People who aren’t familiar with the world of BMW motorcycles ask me all the time, “what year are the bikes with that front?” It’s such a common question that I know exactly what they’re talking about with zero further details. It’s the iconic Earls Fork. It’s striking without overtaking the visuals of the rest of the motorcycle. It’s beefy without being clunky. It is synonymous with that era of BMW motorcycles like the square grill on an American muscle car or the fins of a 1950's Cadillac.

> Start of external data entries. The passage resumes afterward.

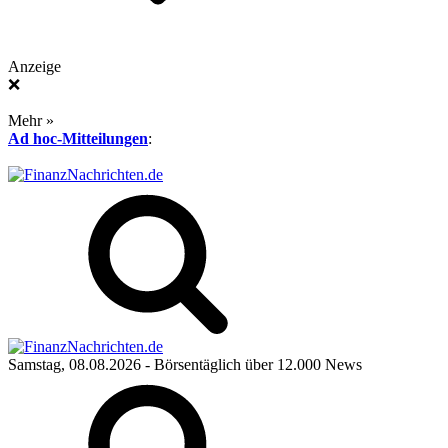
Anzeige
❌
Mehr »
Ad hoc-Mitteilungen
:
Samstag, 08.08.2026
- Börsentäglich über 12.000 News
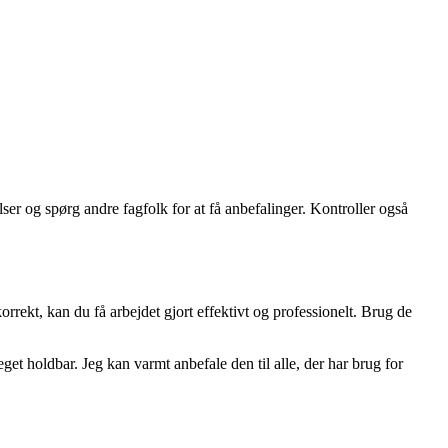
er og spørg andre fagfolk for at få anbefalinger. Kontroller også
ekt, kan du få arbejdet gjort effektivt og professionelt. Brug de
t holdbar. Jeg kan varmt anbefale den til alle, der har brug for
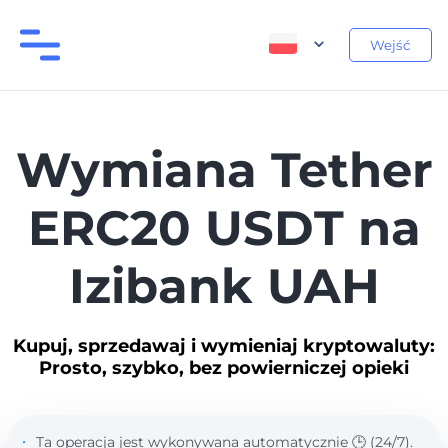
Wejść
Wymiana Tether
ERC20 USDT na
Izibank UAH
Kupuj, sprzedawaj i wymieniaj kryptowaluty:
Prosto, szybko, bez powierniczej opieki
Ta operacja jest wykonywana automatycznie 🕒 (24/7).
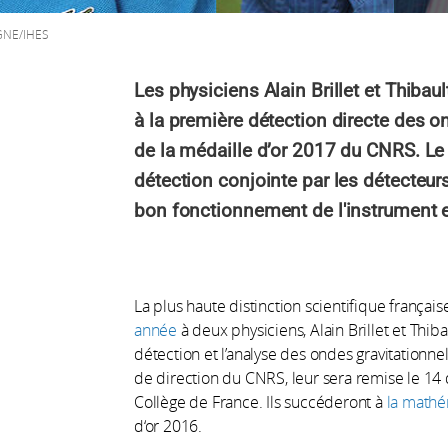
RGNE/IHES
Les physiciens Alain Brillet et Thibau
à la première détection directe des on
de la médaille d’or 2017 du CNRS. Le
détection conjointe par les détecteur
bon fonctionnement de l'instrument 
La plus haute distinction scientifique français
année
à deux physiciens, Alain Brillet et Thib
détection et l’analyse des ondes gravitationn
de direction du CNRS, leur sera remise le 1
Collège de France. Ils succéderont à
la mathé
d‘or 2016.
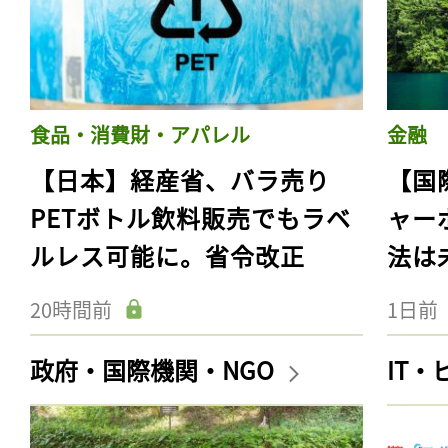
食品・消費財・アパレル
金融
【日本】経産省、バラ売り
【国
PETボトル飲料販売でもラベ
ャー
ルレス可能に。省令改正
法は
20時間前
1日前
政府・国際機関・NGO
IT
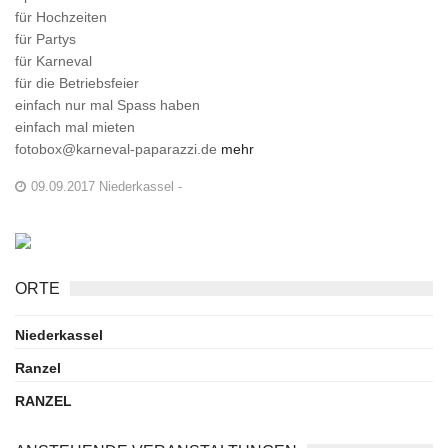
für Hochzeiten
für Partys
für Karneval
für die Betriebsfeier
einfach nur mal Spass haben
einfach mal mieten
fotobox@karneval-paparazzi.de
mehr
09.09.2017 Niederkassel -
ORTE
Niederkassel
Ranzel
RANZEL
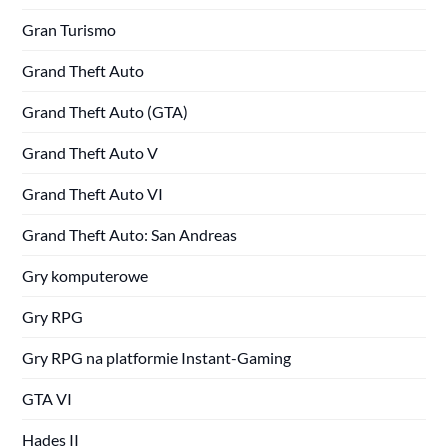
Gran Turismo
Grand Theft Auto
Grand Theft Auto (GTA)
Grand Theft Auto V
Grand Theft Auto VI
Grand Theft Auto: San Andreas
Gry komputerowe
Gry RPG
Gry RPG na platformie Instant-Gaming
GTA VI
Hades II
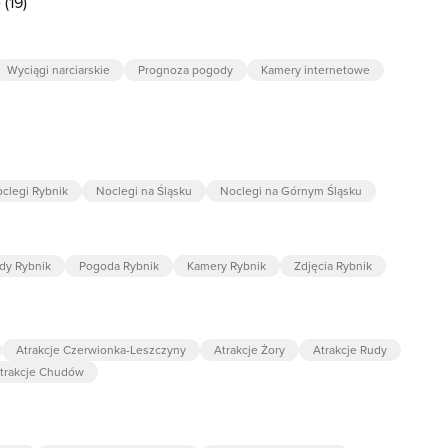
(19)
Wyciągi narciarskie
Prognoza pogody
Kamery internetowe
oclegi Rybnik
Noclegi na Śląsku
Noclegi na Górnym Śląsku
zdy Rybnik
Pogoda Rybnik
Kamery Rybnik
Zdjęcia Rybnik
Atrakcje Czerwionka-Leszczyny
Atrakcje Żory
Atrakcje Rudy
trakcje Chudów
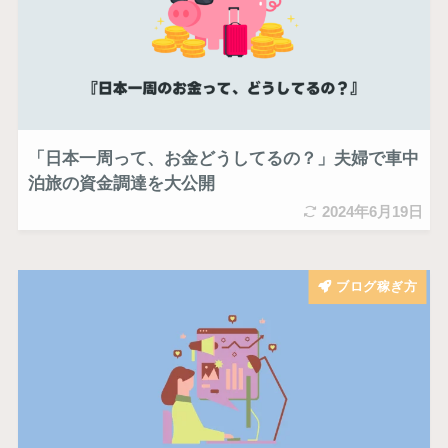
「日本一周って、お金どうしてるの？」夫婦で車中
泊旅の資金調達を大公開
2024年6月19日
ブログ稼ぎ方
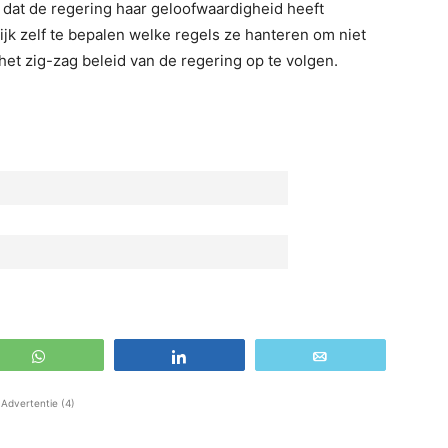
n dat de regering haar geloofwaardigheid heeft
k zelf te bepalen welke regels ze hanteren om niet
het zig-zag beleid van de regering op te volgen.
WhatsApp
Share
Email
Advertentie (4)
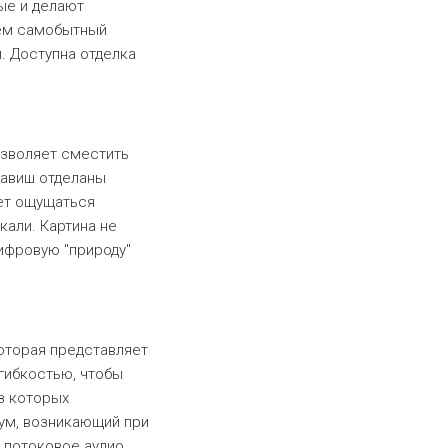
ые и делают
тем самобытный
. Доступна отделка
озволяет сместить
лавиш отделаны
ает ощущаться
кали. Картина не
ифровую "природу"
которая представляет
гибкостью, чтобы
з которых
ум, возникающий при
 потоковое аудио,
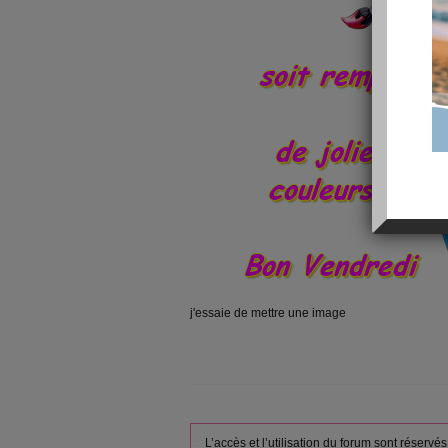
j'essaie de mettre une image
L’accès et l’utilisation du forum sont réser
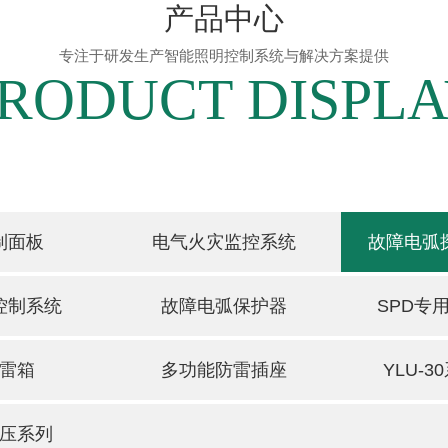
产品中心
专注于研发生产智能照明控制系统与解决方案提供
RODUCT DISPL
制面板
电气火灾监控系统
故障电弧
控制系统
故障电弧保护器
SPD专
雷箱
多功能防雷插座
YLU-
欠压系列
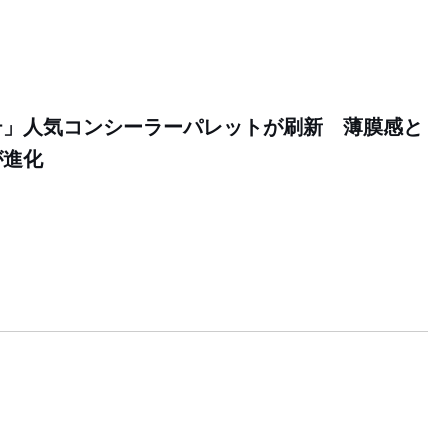
テ」人気コンシーラーパレットが刷新 薄膜感と
が進化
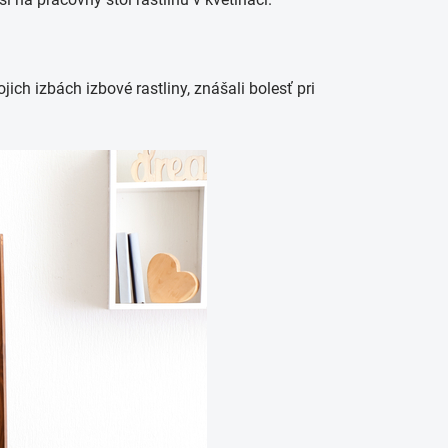
jich izbách izbové rastliny, znášali bolesť pri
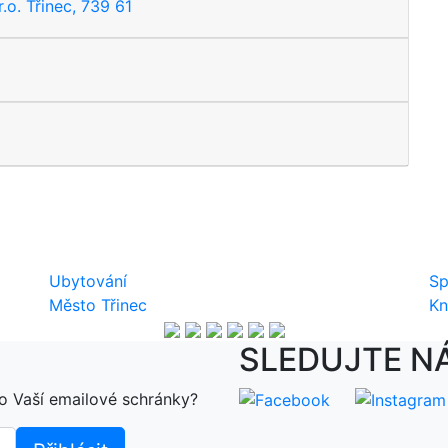
o. Třinec, 739 61
Ubytování
Sp
Město Třinec
Kn
SLEDUJTE N
o Vaší emailové schránky?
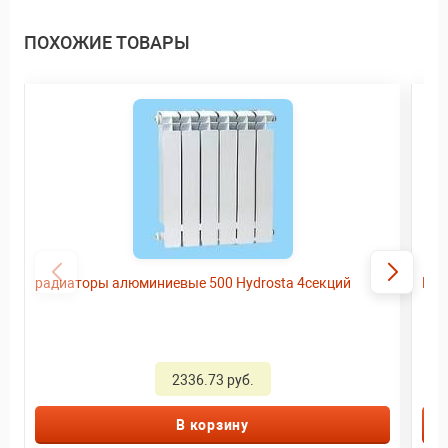
ПОХОЖИЕ ТОВАРЫ
радиаторы алюминиевые 500 Hydrosta 4секций
Рад
2336.73 руб.
В корзину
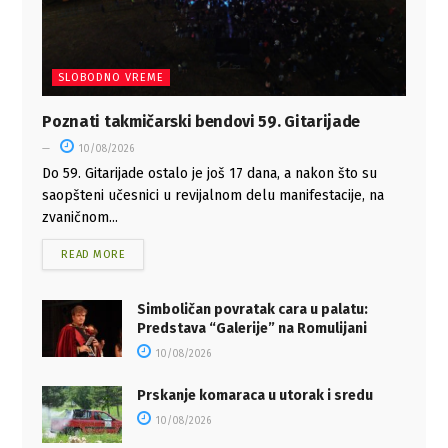
SLOBODNO VREME
Poznati takmičarski bendovi 59. Gitarijade
10/08/2026
Do 59. Gitarijade ostalo je još 17 dana, a nakon što su
saopšteni učesnici u revijalnom delu manifestacije, na
zvaničnom...
READ MORE
Simboličan povratak cara u palatu:
Predstava “Galerije” na Romulijani
10/08/2026
Prskanje komaraca u utorak i sredu
10/08/2026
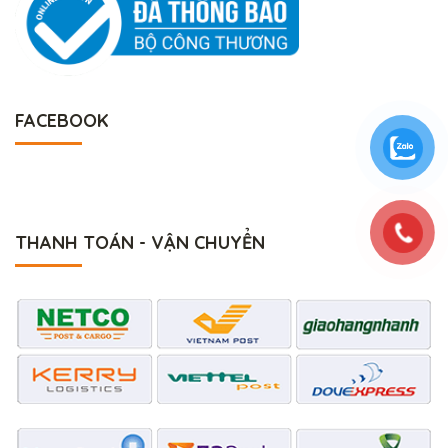
FACEBOOK
THANH TOÁN - VẬN CHUYỂN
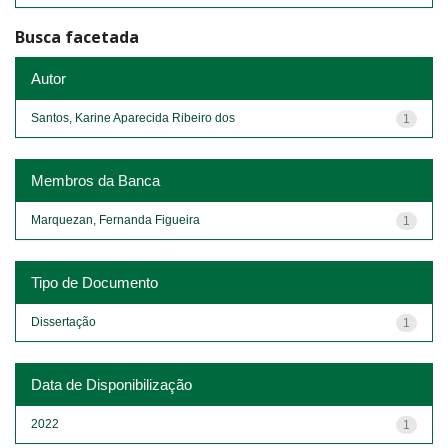
Busca facetada
Autor
Santos, Karine Aparecida Ribeiro dos
1
Membros da Banca
Marquezan, Fernanda Figueira
1
Tipo de Documento
Dissertação
1
Data de Disponibilização
2022
1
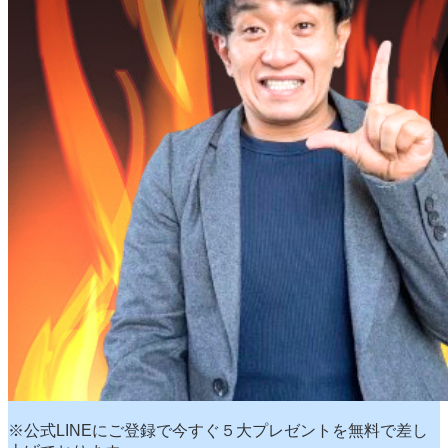
※公式LINEにご登録で今すぐ５大プレゼントを無料で差し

The problem of the Earls fork front end are the brakes. Trying to stop a heavy motorcycle as quickly as needed in modern traffic with a drum brake from the 1950’s is not easy. It’s more dangerous than functional.
Not only does Nathan's Double Disk Brake solve the problem of how to stop the motorcycle it also solves the problem of how to add usable brakes without destroying the visuals of a classic. It’s a piece that adds to the natural beauty of the Earls Fork. A perfect example of the term “resto-mod.”
A big reason Nathan’s design is visually so appealing is that it uses as few aftermarket parts as possible. It borrows the best parts of later BMW Motorcycles, two piston Brembo calipers from early K-bikes , and a handlebar mounted master cylinder from later BMW Airhead models. Not only does this help the visuals of the modification but adds to the ease of repair and longevity. In ten years if something goes wrong with the master cylinder, there won’t be a hunt to find some aftermarket part no longer in production, it could just be replaced by another BMW master cylinder.